_Given request_.
Report every line of the material that contains the word "largest", copying each such line in full.

_Records to use_.
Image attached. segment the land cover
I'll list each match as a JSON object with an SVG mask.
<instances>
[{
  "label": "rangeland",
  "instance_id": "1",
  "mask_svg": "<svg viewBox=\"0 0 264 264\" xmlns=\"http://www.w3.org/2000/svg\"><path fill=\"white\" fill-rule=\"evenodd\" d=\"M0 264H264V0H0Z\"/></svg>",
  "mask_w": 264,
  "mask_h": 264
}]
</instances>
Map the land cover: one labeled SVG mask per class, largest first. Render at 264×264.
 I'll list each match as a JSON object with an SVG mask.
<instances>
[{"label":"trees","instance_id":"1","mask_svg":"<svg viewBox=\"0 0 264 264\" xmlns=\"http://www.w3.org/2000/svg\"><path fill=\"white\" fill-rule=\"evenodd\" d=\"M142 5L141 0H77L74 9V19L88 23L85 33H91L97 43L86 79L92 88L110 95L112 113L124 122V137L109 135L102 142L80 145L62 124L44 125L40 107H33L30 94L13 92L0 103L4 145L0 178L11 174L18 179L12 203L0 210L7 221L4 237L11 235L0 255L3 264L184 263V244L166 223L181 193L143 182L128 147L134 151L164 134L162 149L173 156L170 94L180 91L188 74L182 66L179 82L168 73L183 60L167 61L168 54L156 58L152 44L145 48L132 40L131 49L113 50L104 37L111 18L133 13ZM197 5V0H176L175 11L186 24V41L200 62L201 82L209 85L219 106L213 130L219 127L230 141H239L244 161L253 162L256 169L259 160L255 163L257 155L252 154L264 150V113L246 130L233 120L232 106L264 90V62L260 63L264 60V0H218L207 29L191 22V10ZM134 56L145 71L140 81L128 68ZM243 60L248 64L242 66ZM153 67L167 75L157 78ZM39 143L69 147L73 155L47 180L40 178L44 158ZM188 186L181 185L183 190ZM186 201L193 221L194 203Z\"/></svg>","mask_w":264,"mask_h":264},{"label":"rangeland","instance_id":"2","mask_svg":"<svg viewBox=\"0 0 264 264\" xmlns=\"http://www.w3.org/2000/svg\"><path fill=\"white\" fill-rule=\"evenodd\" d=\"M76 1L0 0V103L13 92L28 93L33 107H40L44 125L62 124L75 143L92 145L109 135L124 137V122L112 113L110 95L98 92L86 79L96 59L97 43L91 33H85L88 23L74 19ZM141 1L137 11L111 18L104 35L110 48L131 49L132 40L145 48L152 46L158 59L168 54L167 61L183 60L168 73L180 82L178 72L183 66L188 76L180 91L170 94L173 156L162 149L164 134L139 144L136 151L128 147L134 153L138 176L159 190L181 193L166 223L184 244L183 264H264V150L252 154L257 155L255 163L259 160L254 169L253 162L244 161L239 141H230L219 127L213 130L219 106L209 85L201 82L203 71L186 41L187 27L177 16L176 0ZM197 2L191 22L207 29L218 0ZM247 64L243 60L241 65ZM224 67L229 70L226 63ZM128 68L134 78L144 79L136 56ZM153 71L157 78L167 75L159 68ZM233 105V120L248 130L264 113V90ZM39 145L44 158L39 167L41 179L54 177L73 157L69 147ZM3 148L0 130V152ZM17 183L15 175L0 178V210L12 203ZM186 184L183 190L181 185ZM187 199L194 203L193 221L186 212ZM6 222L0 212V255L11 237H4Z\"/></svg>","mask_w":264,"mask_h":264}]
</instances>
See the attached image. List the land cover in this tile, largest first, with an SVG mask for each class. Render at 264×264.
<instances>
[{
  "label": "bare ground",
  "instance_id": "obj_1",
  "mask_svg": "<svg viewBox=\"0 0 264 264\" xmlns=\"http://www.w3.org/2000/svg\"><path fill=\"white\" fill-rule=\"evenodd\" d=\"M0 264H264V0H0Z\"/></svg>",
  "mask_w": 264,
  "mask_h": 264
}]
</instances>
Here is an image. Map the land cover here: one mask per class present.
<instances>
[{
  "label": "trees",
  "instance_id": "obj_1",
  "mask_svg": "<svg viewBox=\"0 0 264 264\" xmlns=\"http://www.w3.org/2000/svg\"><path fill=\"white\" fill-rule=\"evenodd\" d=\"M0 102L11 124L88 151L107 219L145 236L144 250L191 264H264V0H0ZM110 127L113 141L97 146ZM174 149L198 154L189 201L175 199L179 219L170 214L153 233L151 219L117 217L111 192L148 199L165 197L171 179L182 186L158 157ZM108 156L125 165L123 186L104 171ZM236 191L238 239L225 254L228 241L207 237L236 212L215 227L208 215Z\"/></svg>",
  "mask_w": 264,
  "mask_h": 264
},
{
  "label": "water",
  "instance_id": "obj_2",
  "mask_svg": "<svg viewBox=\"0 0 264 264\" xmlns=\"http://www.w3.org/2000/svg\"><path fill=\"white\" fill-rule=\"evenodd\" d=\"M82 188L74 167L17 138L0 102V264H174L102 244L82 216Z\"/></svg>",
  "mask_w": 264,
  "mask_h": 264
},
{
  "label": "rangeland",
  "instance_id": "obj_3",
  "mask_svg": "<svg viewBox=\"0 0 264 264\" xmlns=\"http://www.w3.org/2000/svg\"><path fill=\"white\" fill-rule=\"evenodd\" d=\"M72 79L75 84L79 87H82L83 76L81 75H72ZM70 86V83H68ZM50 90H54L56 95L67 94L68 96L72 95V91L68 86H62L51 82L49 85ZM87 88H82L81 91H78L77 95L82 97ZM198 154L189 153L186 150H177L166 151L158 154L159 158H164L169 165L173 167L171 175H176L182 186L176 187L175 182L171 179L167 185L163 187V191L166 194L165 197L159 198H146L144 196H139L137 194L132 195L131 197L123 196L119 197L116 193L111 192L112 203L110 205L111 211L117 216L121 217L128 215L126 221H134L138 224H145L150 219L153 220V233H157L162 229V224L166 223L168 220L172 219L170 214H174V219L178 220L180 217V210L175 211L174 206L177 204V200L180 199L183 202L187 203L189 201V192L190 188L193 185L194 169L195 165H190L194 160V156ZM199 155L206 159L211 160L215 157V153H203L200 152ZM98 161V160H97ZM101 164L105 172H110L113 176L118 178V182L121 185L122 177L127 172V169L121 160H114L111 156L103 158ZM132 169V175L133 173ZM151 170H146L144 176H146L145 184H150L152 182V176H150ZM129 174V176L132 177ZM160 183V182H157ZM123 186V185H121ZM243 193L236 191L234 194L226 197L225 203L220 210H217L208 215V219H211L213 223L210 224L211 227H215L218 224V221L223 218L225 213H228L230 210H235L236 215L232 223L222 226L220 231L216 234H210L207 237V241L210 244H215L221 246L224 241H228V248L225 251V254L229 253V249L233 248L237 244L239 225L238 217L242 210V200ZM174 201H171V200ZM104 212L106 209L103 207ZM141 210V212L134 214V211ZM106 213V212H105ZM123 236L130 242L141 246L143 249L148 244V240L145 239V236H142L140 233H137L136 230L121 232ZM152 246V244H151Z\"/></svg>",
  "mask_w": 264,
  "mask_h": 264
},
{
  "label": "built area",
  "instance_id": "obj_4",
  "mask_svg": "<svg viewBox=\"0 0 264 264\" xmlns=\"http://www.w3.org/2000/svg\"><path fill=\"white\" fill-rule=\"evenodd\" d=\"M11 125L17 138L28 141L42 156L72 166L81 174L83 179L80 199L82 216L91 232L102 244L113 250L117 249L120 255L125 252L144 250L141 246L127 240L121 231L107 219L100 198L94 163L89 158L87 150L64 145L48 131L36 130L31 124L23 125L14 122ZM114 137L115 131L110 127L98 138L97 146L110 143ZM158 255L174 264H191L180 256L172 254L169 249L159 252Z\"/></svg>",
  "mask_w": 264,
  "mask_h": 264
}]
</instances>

_Written reply_.
Map the land cover: one labeled SVG mask per class, largest first. Render at 264×264.
See the attached image. List the land cover in this tile, largest first, with an SVG mask for each class. Render at 264×264.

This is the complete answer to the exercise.